C-179. Comparison of BBL CHROMagar Orientation/TSA II Biplate and Three Plate Media for Urine Cultures

A. Robinson, M. L. Majors, J. D. Claridge;
Sacred Heart Med. Ctr., Spokane, WA.

Urine cultures are one of the highest test volumes in microbiology, reflecting the high frequency of urinary tract infections. Given the manual nature of cultures and a technologist staffing shortage, potential methods to decrease labor merit evaluation. This study compared the BBL CHROMagar Orientation/TSA II biplate (COT) with the lab’s routine set-up of sheep blood, MacConkey, and colistin-nalidixic acid (CNA) agars, at 12 to 24 h and at 48 h incubation. Of the 197 urine cultures, 61 (31%) were no growth by both methods; 71 (36%) yielded one or two significant isolates; 63 (33%) were either mixed (> 3 organisms) or the colony count was too low to merit work up (< 1,000 CFU/mL). Discrepancies were considered minor if there were <2 log10 differences in colony count or isolates were present that were not clinically significant, such as in mixed cultures. There were a total of 22 (11%) minor discrepancies, including 7 associated with routine cultures and 15 with COT cultures. However, 14 of the 15 (93%) minor discrepancies with COT were cultures that contained mixed Gram-positive flora on the CNA plate in the conventional culture. These organisms were not seen on the COT, thus decreasing time spent working up clinically insignificant organisms. Discrepancies that could potentially impact patient care were categorized as major.
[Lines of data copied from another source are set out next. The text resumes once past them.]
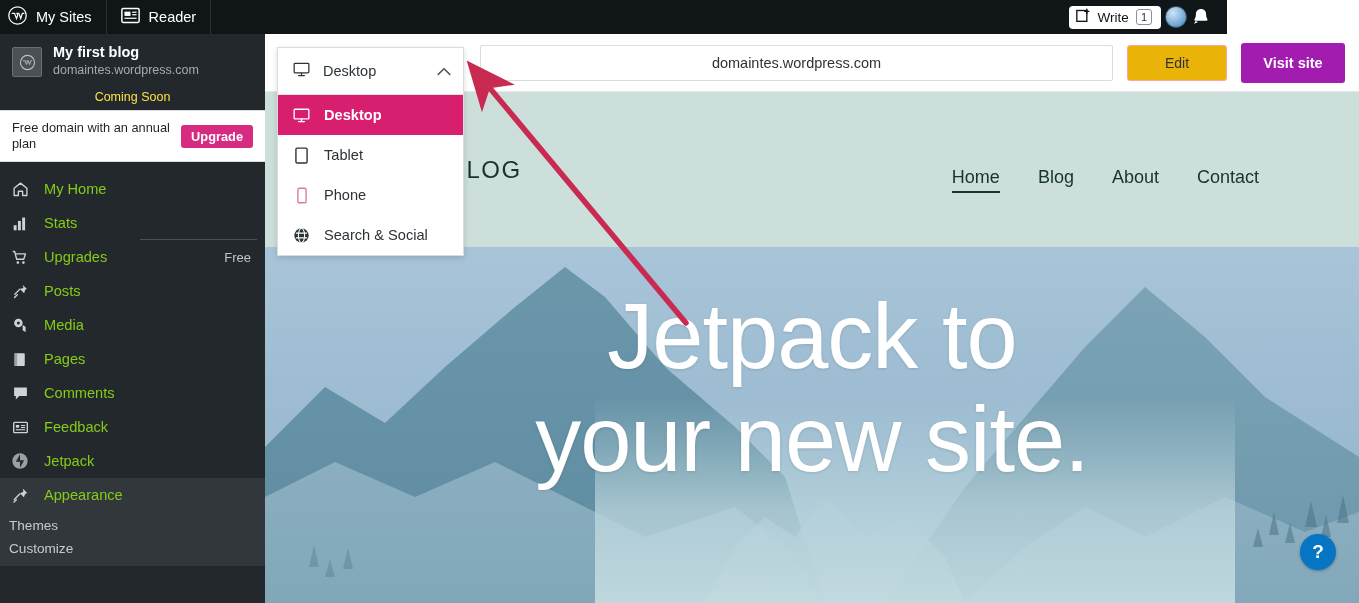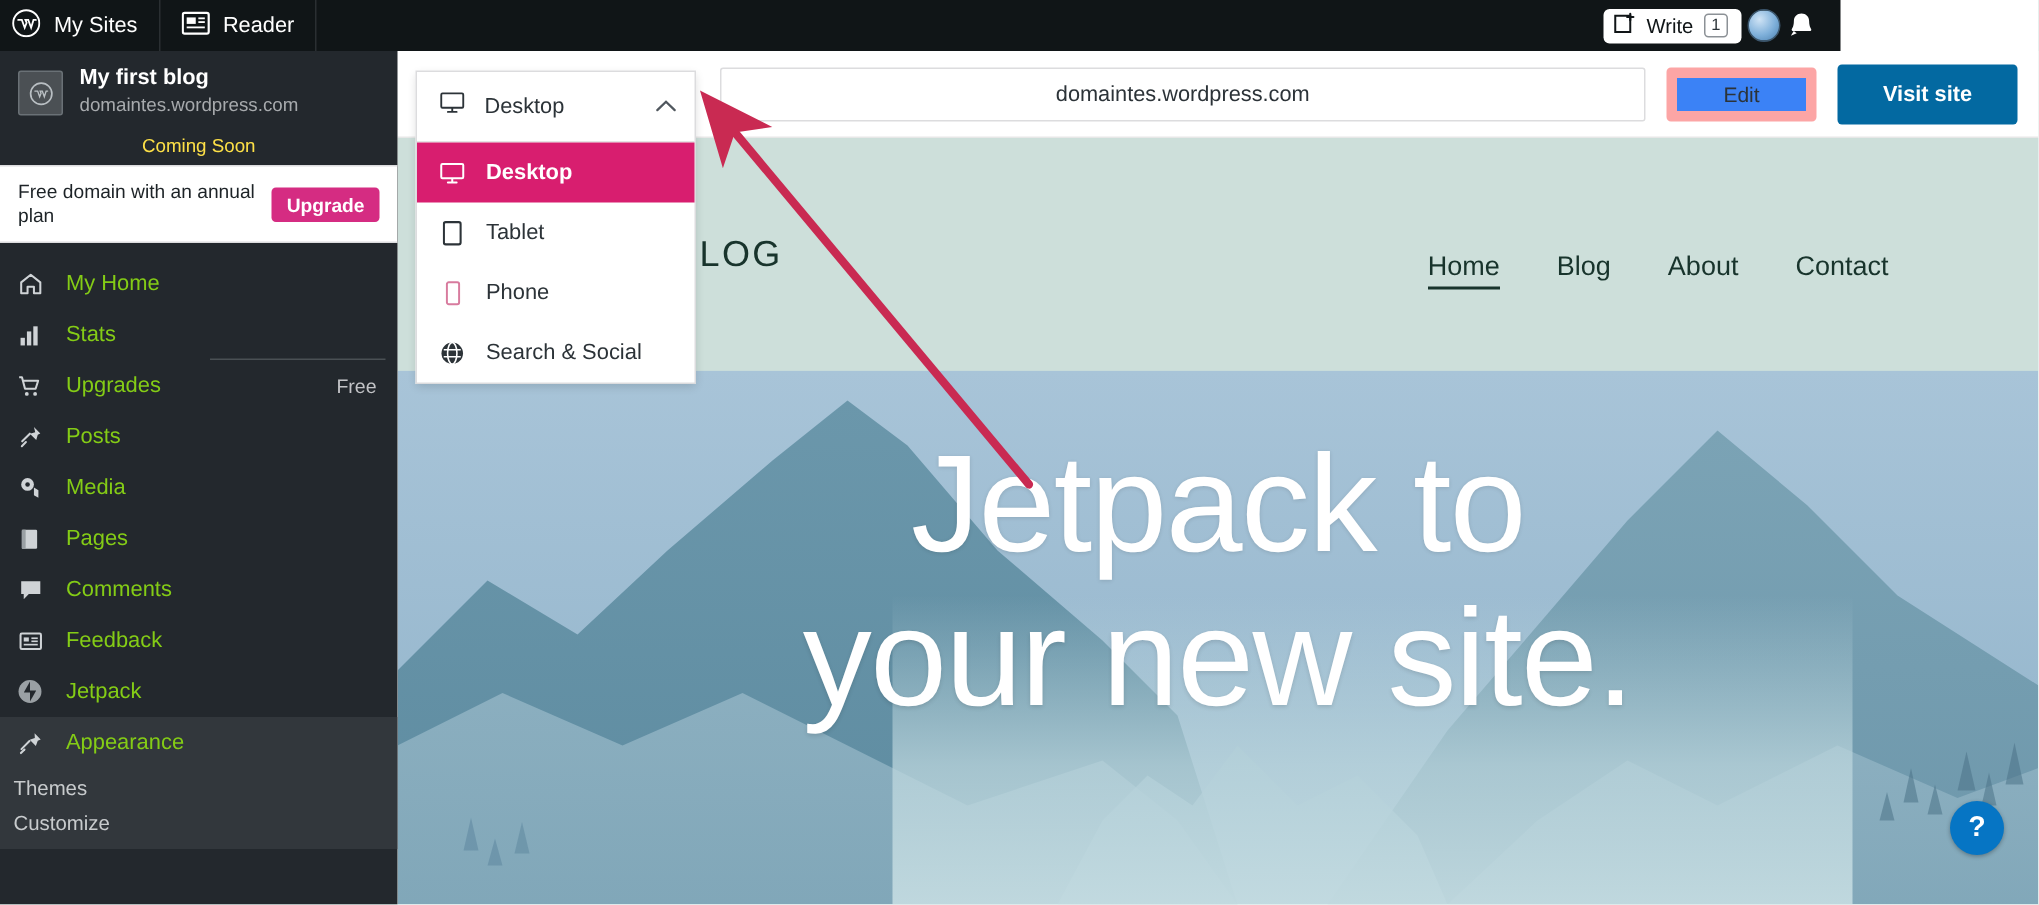--- a/index.html
+++ b/index.html
@@ -99,8 +99,8 @@
     font-size:14.5px; color:#2c3338; cursor:text;
   }
   .edit-btn {
-    width:100px; height:36px; border:7px solid #fca5a5; border-radius:3px;
-    background:#3b82f6; color:#2c3338; font-size:14px;
+    width:100px; height:36px; border:1px solid #fca5a5; border-radius:3px;
+    background:#eab308; color:#2c3338; font-size:14px;
     display:flex; align-items:center; justify-content:center; cursor:pointer;
   }
   .visit-btn {

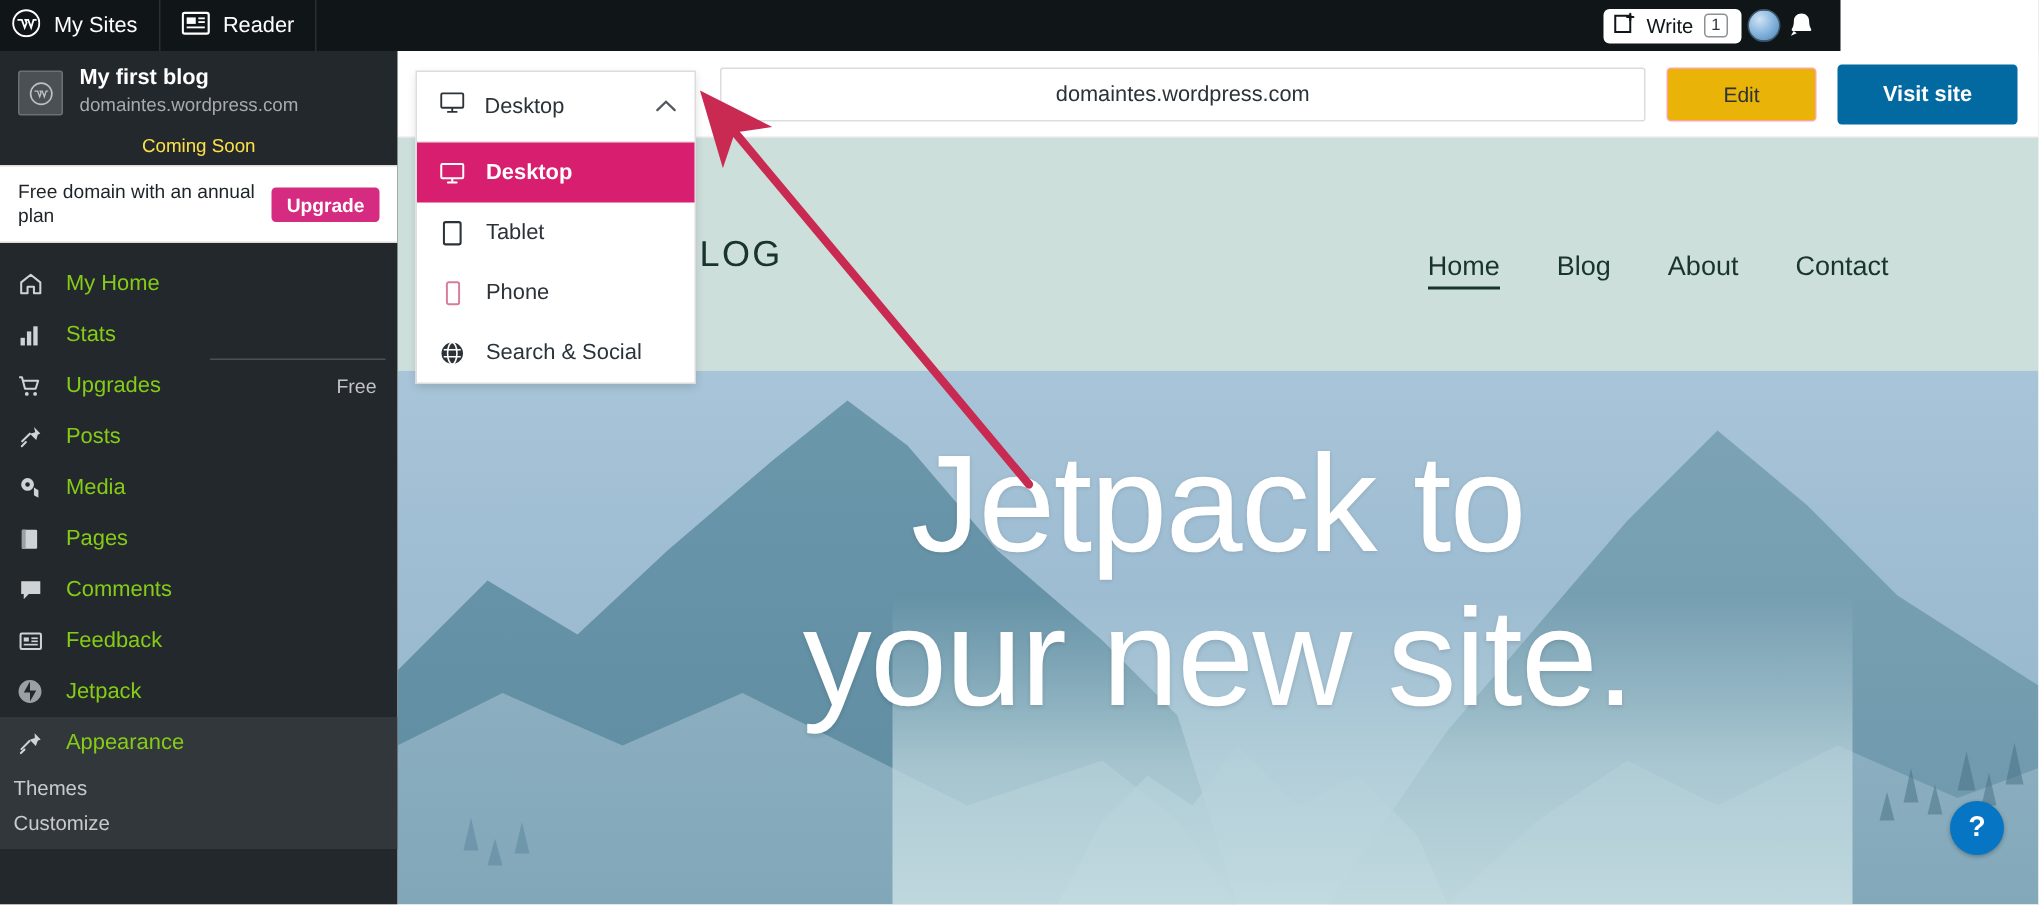--- a/index.html
+++ b/index.html
@@ -104,7 +104,7 @@
     display:flex; align-items:center; justify-content:center; cursor:pointer;
   }
   .visit-btn {
-    width:120px; height:40px; border-radius:3px; background:#0369a1;
+    width:104px; height:40px; border-radius:3px; background:#a21caf;
     color:#fff; font-size:14.5px; font-weight:bold;
     display:flex; align-items:center; justify-content:center; cursor:pointer;
   }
These discrepancies occurred in cultures for which the other method was able to detect significant isolates that would have been missed. There were a total of 6 major discrepancies. All of the major discrepancies involved mixed cultures. Clinically significant isolates were not isolated in 4 (2%) of the routine cultures and 2 (1%) of the COT cultures. COT reduced spot tests by 46,600 for the annual volume of 70,000 urine cultures. Conversion to COT decreased urine culture set-up time by a third, associated biohazard waste by two thirds (from 6.7 to 2.3 metric tons or 44,636 L to 14,879 L annually), and associated refrigerator and incubator space by two thirds. Conversion to COT was a major paradigm shift for the technologists that was accomplished through a training guide and competency testing, thus achieving the outlined savings.